Top of Text

# What do you do in the off season?



## Anas Strepera (Nov 10, 2004)

Sadly this is not a poll.  It seems like there hasn't been a whole lot of activity on here lately and I'd like to know what people do in the winter when there isn't much hunting to do.

:run:


----------



## Eric Hustad (Feb 25, 2002)

This offseason has been a zoo. We are expecting twins toward the end of June and are in the process of selling our house. At the same time we are building a house out in West Fargo and will be moving in there the end of April so that has been a project also. Usually this time of year is spent with work, relaxing and watching movies, and quality time with the family....


----------



## Remmi_&amp;_I (Dec 2, 2003)

I spend this time of year on the road reffing basketball. It is great driving to the town and looking for wildlife along some of the less traveled highways!


----------



## Goldy's Pal (Jan 6, 2004)

A wife, a 5-1/2 month old, a house, and ice fish. Softball season just around the corner but WCHA college hockey at the final 5 in St. Paul will be a huge vacation for a few days in March.


----------



## Remmi_&amp;_I (Dec 2, 2003)

Goldy, we held our first softball "meeting" last night. Needless to say, some of the guys started the season off in fine form! :bartime:


----------



## Goldy's Pal (Jan 6, 2004)

We held ours on the ice last weekend and had a little fishin' contest. Had just a terrible time, :lol: 45 deg. out, grill on the ice, spicy hot chicken wingy's, cold beer, then to the pub afterwards for pingpong and more beer and wingy's. Those guys are a bad influence on me. :lol:


----------



## njsimonson (Sep 24, 2002)

Tie flies...and then go crazy. My "off season" is from Nov 1 - March 31. I'm in the go crazy phase right now.


----------



## drjongy (Oct 13, 2003)

Lots of ice fishing now. Getting ready for golf and trapshooting/international trap/sporting clays in the spring and summer. This runs into dove season, and soon after, the upland starts. Hunt upland until the close, which is usually perfect timing for ice fishing again.


----------



## djleye (Nov 14, 2002)

Play basketball at the "Y", coach my daughters basketball team, and build up brownie points for hunting season!!!!!

Bottom of Text

Required work:
• A. List each distinct emoticon code, written between colons, that appears in the forum thread about off-season activities.
• B. Carry the forum thread about off-season activities forward from its last post.

Top of Data for analysis

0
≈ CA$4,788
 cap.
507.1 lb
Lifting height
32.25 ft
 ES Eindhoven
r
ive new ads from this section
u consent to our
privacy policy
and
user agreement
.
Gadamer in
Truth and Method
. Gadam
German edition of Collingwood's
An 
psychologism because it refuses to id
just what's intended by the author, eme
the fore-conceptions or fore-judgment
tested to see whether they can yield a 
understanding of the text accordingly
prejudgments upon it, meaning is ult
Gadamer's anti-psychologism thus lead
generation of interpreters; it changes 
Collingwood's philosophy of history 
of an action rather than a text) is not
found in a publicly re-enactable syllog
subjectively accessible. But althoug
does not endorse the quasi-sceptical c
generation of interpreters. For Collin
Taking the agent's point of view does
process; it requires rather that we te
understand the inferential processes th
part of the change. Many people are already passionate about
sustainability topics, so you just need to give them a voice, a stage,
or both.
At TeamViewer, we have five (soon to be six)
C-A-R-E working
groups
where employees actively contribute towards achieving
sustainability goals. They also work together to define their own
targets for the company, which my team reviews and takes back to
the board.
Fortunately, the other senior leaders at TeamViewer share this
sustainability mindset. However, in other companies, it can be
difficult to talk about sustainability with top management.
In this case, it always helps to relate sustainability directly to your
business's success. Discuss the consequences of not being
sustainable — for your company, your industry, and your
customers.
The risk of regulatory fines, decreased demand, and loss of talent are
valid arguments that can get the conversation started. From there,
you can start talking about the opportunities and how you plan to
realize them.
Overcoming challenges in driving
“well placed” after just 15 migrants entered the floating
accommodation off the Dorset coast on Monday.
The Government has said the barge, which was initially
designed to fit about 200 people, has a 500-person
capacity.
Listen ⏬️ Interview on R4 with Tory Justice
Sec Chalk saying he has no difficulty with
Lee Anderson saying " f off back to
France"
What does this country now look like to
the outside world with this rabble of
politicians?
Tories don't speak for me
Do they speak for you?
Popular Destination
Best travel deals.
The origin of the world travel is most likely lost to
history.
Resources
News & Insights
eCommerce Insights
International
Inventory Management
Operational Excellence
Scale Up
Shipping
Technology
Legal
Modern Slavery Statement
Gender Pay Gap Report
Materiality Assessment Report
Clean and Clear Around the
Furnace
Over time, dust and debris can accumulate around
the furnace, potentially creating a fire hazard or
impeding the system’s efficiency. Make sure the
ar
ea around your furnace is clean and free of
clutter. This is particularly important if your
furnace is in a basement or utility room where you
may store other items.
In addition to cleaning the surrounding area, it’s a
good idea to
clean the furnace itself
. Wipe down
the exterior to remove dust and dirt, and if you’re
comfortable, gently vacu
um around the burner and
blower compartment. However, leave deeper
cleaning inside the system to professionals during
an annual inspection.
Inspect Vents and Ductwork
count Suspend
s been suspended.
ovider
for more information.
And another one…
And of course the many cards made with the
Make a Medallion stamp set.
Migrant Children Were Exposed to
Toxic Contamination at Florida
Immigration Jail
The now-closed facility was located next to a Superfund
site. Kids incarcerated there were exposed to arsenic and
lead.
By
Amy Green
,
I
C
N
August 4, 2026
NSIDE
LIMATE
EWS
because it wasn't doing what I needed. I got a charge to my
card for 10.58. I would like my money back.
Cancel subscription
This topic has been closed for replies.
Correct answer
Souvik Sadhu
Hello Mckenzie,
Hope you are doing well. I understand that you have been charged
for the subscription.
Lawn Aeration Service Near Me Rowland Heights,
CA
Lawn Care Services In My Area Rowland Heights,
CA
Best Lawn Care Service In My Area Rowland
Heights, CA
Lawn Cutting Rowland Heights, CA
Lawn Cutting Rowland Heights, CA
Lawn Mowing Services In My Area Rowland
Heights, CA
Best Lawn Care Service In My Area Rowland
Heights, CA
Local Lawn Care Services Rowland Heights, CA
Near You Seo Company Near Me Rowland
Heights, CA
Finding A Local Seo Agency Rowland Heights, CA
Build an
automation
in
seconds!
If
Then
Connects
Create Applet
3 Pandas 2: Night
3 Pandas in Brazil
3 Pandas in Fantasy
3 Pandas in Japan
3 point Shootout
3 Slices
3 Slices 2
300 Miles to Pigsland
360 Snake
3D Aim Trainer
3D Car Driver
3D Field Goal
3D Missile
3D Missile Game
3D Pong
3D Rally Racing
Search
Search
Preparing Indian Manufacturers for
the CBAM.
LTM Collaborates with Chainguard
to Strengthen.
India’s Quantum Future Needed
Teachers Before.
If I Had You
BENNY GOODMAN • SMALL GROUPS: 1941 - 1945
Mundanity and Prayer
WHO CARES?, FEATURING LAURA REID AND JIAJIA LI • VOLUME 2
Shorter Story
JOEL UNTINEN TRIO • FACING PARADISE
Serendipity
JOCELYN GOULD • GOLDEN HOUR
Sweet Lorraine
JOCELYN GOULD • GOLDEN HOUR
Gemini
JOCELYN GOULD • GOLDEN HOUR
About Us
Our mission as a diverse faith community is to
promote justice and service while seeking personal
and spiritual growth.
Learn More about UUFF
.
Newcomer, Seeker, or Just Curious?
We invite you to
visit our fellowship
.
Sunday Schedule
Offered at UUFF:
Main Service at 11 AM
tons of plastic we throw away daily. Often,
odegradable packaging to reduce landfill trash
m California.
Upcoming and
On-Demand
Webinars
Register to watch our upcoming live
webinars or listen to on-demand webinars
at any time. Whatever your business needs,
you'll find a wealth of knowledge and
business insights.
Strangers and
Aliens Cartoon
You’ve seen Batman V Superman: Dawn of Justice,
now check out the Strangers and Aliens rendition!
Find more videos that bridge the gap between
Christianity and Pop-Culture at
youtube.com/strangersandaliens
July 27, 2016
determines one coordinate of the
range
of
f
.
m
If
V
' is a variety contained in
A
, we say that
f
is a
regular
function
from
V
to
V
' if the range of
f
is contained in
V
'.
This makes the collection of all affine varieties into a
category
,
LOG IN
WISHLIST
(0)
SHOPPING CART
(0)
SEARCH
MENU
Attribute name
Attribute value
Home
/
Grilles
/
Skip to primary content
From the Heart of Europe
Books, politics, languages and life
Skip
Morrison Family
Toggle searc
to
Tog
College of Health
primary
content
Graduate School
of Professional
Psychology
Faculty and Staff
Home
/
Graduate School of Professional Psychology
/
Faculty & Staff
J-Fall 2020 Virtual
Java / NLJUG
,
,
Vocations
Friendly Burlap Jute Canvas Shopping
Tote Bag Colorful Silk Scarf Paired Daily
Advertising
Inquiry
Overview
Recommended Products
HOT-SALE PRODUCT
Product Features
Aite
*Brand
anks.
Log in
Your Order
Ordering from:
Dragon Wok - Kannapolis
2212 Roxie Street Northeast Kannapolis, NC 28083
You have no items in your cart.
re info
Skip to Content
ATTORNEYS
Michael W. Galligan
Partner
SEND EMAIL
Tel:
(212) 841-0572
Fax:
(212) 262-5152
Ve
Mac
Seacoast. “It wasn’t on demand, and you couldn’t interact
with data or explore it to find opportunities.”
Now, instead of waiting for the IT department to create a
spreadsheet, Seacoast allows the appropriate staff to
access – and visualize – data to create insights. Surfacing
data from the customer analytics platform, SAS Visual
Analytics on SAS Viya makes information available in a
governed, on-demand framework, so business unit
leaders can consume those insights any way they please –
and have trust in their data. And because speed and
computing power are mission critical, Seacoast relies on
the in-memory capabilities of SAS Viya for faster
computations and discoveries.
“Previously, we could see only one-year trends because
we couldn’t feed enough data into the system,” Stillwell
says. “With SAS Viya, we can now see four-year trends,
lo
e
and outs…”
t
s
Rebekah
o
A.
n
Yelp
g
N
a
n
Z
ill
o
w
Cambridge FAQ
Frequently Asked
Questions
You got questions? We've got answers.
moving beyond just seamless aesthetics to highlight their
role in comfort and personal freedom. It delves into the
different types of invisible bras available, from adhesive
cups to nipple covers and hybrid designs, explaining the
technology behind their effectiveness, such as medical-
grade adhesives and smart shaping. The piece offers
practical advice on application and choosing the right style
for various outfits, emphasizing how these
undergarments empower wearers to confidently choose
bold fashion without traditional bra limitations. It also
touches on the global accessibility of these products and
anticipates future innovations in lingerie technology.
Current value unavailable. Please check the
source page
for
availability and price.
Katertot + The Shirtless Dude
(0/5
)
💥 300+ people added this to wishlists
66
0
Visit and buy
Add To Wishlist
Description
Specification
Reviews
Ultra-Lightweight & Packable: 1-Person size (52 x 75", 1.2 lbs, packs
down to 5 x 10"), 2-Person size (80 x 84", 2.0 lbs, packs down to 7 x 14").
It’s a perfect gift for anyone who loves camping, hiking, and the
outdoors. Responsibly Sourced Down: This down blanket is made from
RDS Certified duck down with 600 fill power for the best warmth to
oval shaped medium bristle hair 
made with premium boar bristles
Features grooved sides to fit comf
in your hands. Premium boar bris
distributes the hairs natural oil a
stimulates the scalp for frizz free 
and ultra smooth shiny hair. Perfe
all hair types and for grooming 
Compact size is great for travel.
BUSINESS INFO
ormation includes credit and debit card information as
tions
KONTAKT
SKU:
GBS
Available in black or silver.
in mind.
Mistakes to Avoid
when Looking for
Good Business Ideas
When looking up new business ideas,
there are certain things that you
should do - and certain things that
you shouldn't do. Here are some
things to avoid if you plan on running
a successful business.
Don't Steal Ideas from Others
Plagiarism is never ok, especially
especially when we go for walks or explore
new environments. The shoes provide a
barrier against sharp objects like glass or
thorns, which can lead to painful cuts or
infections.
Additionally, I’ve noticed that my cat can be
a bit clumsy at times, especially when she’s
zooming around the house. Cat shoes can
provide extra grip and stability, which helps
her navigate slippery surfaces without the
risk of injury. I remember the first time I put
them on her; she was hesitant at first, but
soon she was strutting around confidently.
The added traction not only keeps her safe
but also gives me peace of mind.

Bottom of Data for analysis

Results of the exercise:
• A. :run:, :bartime:, :lol:

• B.
Eric, welcome to west fargo, aka Gods Country!!!!!


----------



## nodakoutdoors.com (Feb 27, 2002)

Fish....and fish some more when I get a chance....although it seems all I do is work these days. :lol:


----------



## Rick Acker (Sep 26, 2002)

My Wife...


----------



## mallardhunter (May 15, 2004)

I fish too, and I like to sit on here. :beer:


----------



## 870 XPRS (Mar 12, 2003)

Rick Acker said:


> My Wife...


Nice


----------



## drjongy (Oct 13, 2003)

I look forward to the WCHA Final 5 in St. Paul, but who knows if the Sioux are even going to make it this year. A tough year for the team and new coach for sure.

At least the Gophers are playing poorly as well! :lol:


----------



## strand (Sep 29, 2004)

Usually snowshoeing and lots of dog work with a little ice fishing with friends thrown in.


----------



## Goldy's Pal (Jan 6, 2004)

drjongy said:


> I look forward to the WCHA Final 5 in St. Paul, but who knows if the Sioux are even going to make it this year. A tough year for the team and new coach for sure.
> 
> At least the Gophers are playing poorly as well! :lol:


Ha Ha He He,  Unless they both get their act together souix and goph fans will be spectators to good college hockey and nothing more. Who'd a thought? :huh: but we ain't done yet drjongy. :beer:


----------



## dblkluk (Oct 3, 2002)

Usually, I'm fishing this time of year! This off (and on) season has been filled with pounding nails, running wire and hanging sheetrock! Building my own home sounded like a good idea at the time! :-?


----------



## Matt Fiala (Nov 8, 2004)

Endless nights of tossing and turning while dreaming of next season, get the snow goose decoys ready, and try to catch a coyote now and then


----------



## Bigdog (Aug 13, 2003)

Try to find sales on ammunition and train dogs.


----------



## Sasha and Abby (May 11, 2004)

Hunt for quail or rabbits or hogs. Turkey season comes in March 15 for 6 weeks. Then fish until August, when deer season starts again.


----------



## Ryan_Todd (Apr 11, 2004)

i usually end up doing some ice fishin, making and improving decoys and dreaming of early morning bass fishing.



> My Wife...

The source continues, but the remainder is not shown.